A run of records
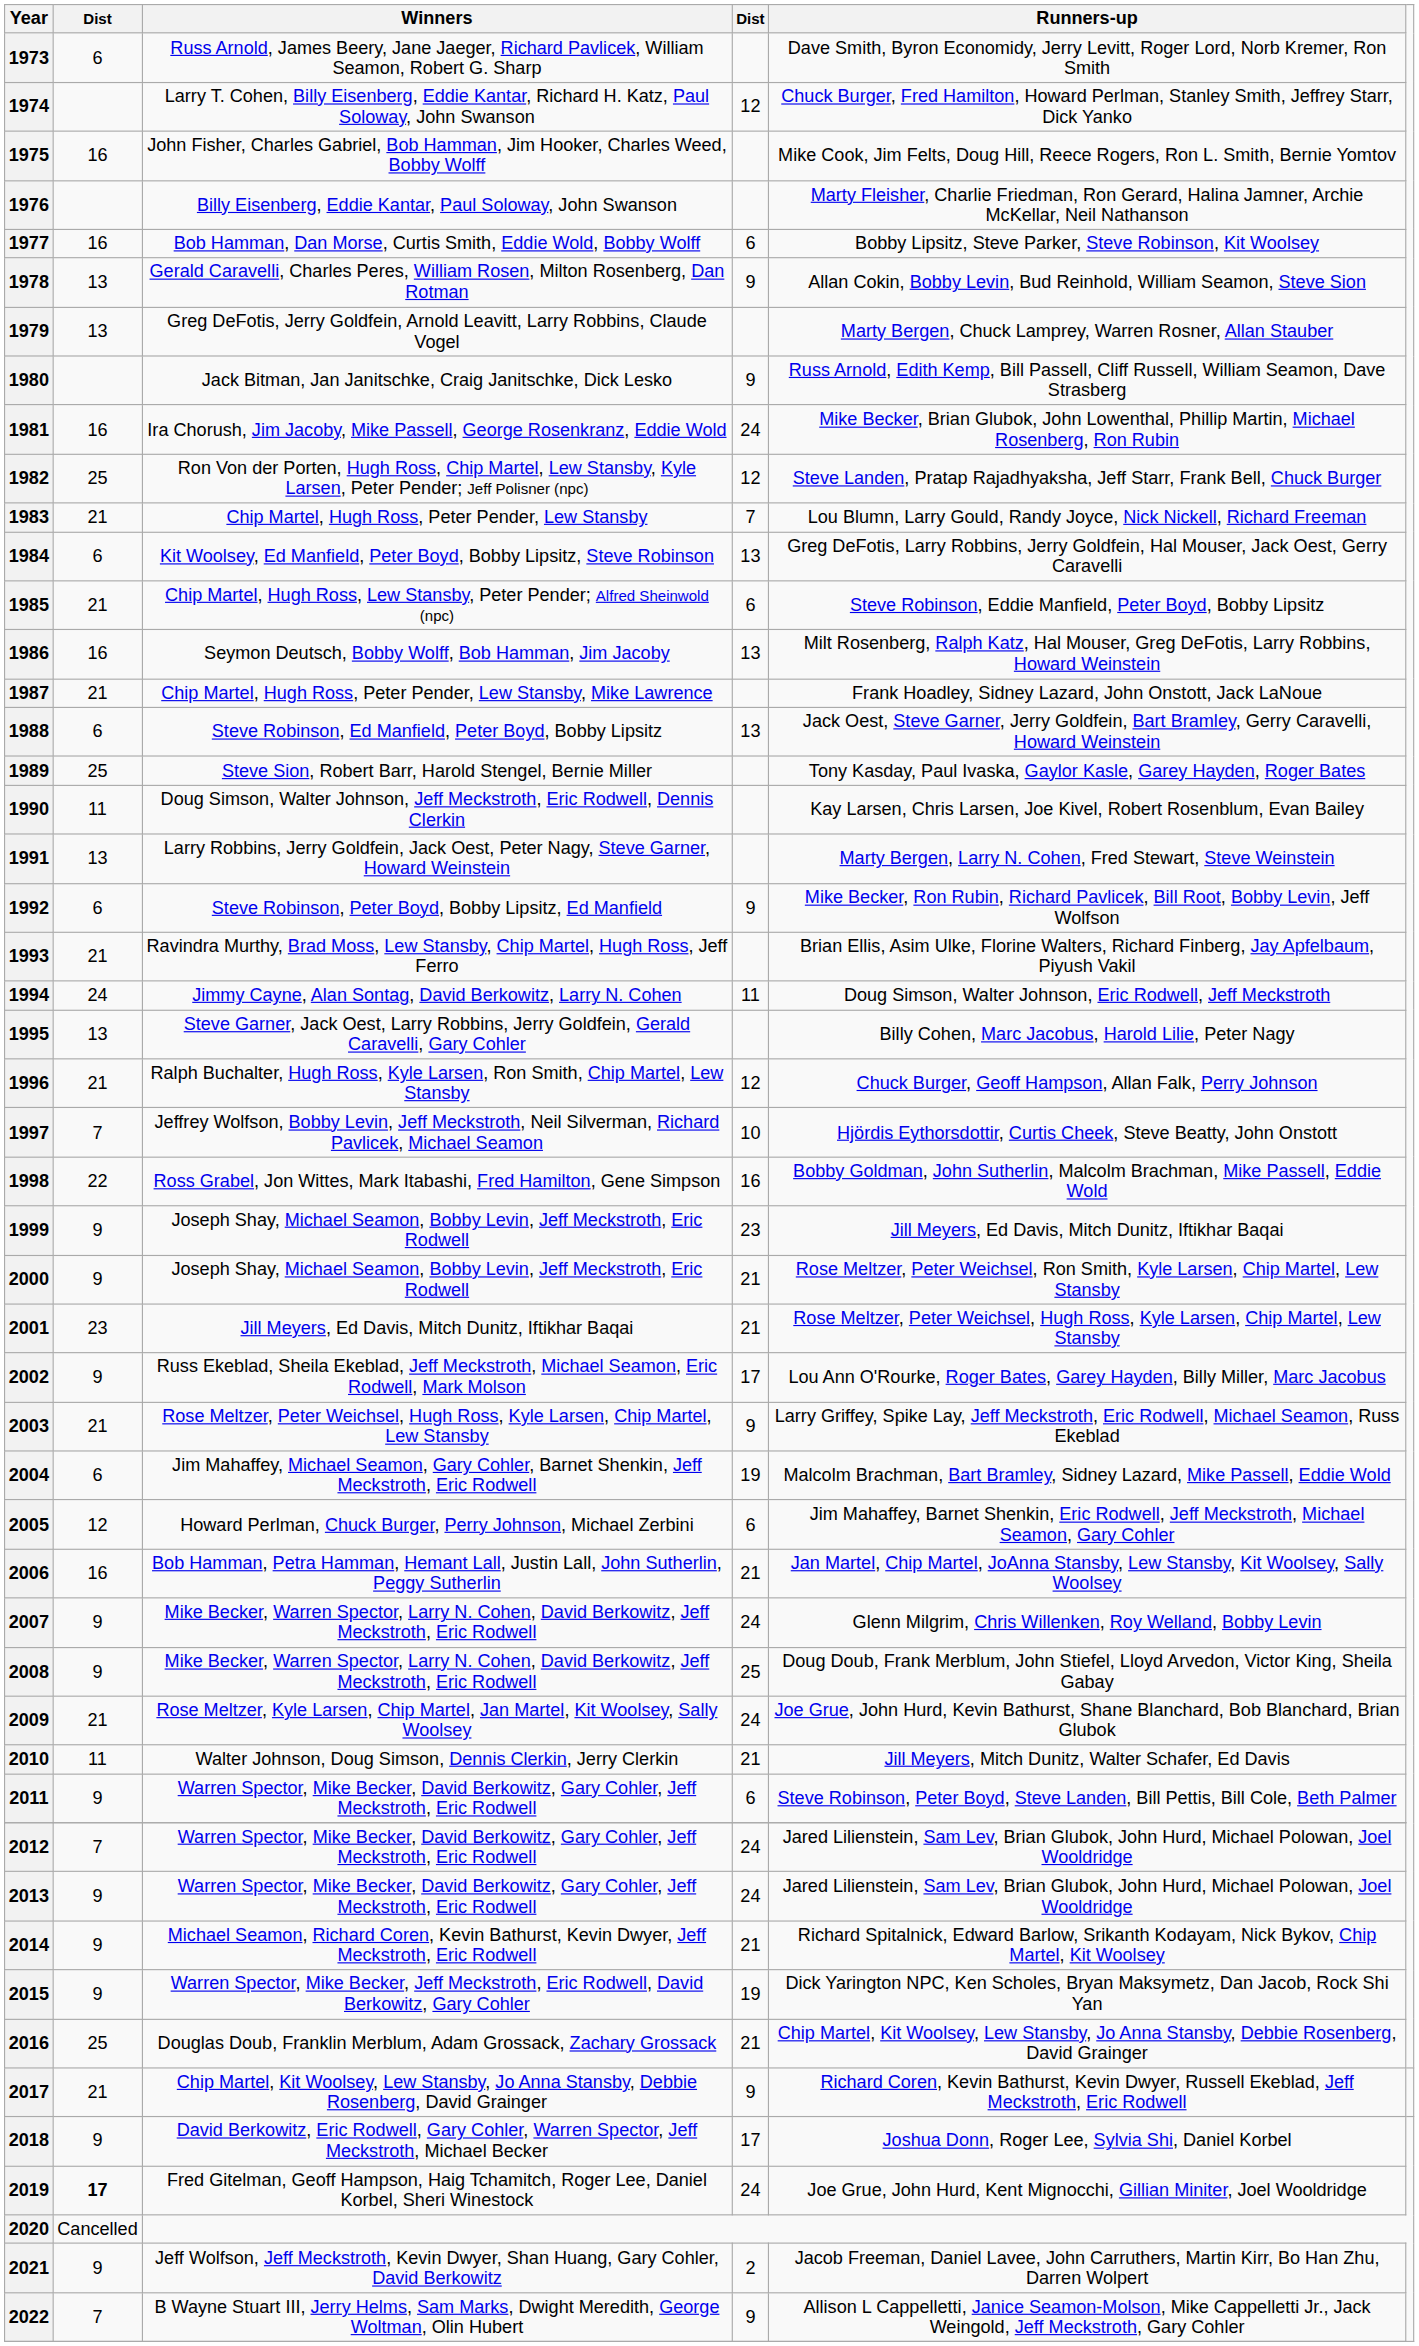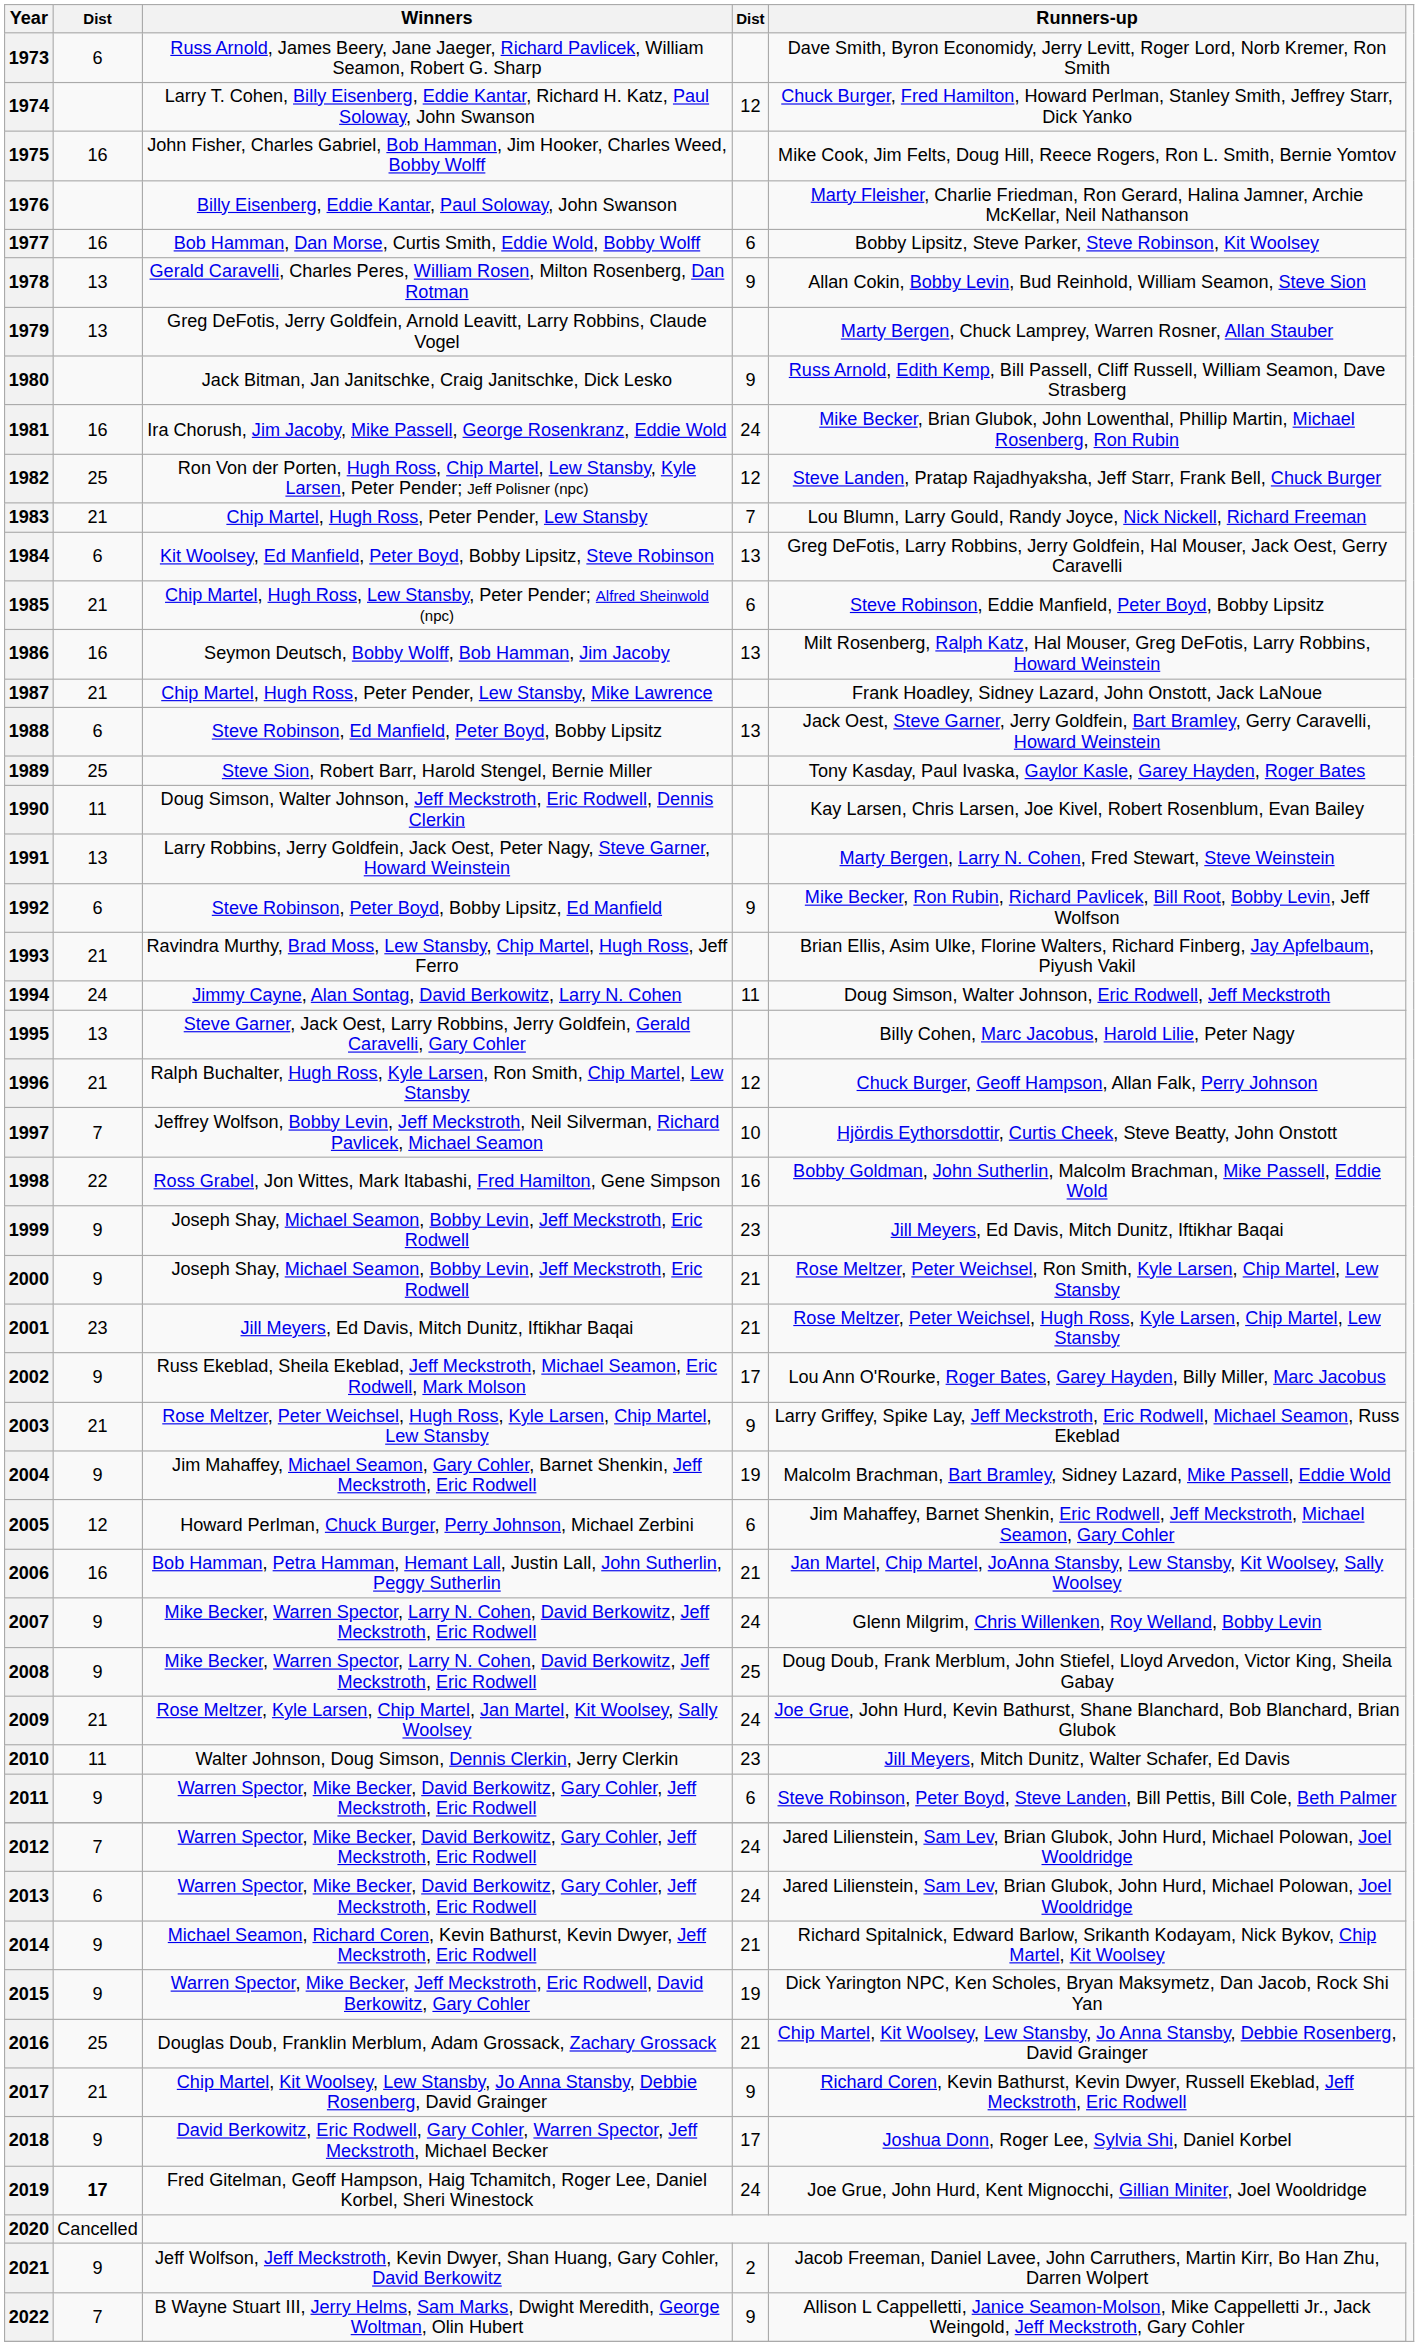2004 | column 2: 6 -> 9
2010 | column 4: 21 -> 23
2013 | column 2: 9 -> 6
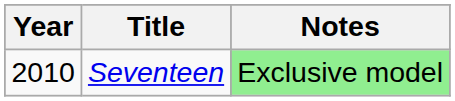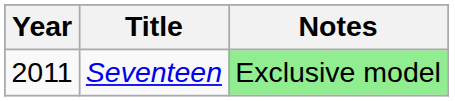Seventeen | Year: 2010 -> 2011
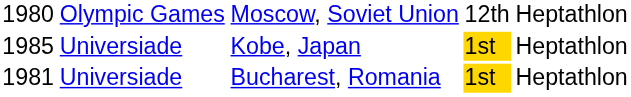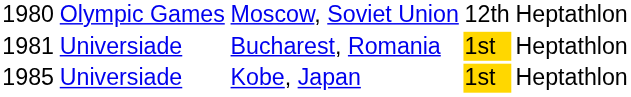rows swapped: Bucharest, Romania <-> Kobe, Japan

**What is needed**
Copy out every difference line from the records above word for word, leaving out the pictures.

**Worked answer**
2004 | column 2: 6 -> 9
2010 | column 4: 21 -> 23
2013 | column 2: 9 -> 6
Seventeen | Year: 2010 -> 2011
rows swapped: Bucharest, Romania <-> Kobe, Japan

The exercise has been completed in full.